[Goal of the exercise]
List each line in the data below that contains the word "total", treating uppercase and lowercase as different.

[Dataset]

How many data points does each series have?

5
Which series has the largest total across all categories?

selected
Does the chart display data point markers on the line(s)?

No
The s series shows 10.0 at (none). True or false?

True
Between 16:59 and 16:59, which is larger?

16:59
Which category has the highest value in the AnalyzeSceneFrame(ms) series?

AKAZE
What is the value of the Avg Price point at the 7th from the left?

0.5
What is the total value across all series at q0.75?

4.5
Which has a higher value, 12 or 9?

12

[Written answer]
Which series has the largest total across all categories?
What is the total value across all series at q0.75?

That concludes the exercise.